DATA RECORDS ▸
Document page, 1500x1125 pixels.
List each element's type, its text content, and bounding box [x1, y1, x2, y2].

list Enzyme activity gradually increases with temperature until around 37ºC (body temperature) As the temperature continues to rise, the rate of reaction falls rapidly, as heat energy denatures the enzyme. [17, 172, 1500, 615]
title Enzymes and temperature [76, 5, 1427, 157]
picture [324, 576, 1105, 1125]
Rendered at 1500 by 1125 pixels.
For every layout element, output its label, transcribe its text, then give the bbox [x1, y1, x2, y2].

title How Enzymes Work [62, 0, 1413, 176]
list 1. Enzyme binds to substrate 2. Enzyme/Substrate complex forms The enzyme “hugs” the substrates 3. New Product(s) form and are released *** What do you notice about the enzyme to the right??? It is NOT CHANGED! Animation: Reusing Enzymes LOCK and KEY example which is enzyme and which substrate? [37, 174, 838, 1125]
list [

THE TASK ▸
Produce an exact copy of each line from the one holding "Rendered at 1500 by 1125 pixels." through the last line of the records, both included, and nothing more.

RESULT OF THE EXERCISE ▸
Rendered at 1500 by 1125 pixels.
For every layout element, output its label, transcribe its text, then give the bbox [x1, y1, x2, y2].

title How Enzymes Work [62, 0, 1413, 176]
list 1. Enzyme binds to substrate 2. Enzyme/Substrate complex forms The enzyme “hugs” the substrates 3. New Product(s) form and are released *** What do you notice about the enzyme to the right??? It is NOT CHANGED! Animation: Reusing Enzymes LOCK and KEY example which is enzyme and which substrate? [37, 174, 838, 1125]
list [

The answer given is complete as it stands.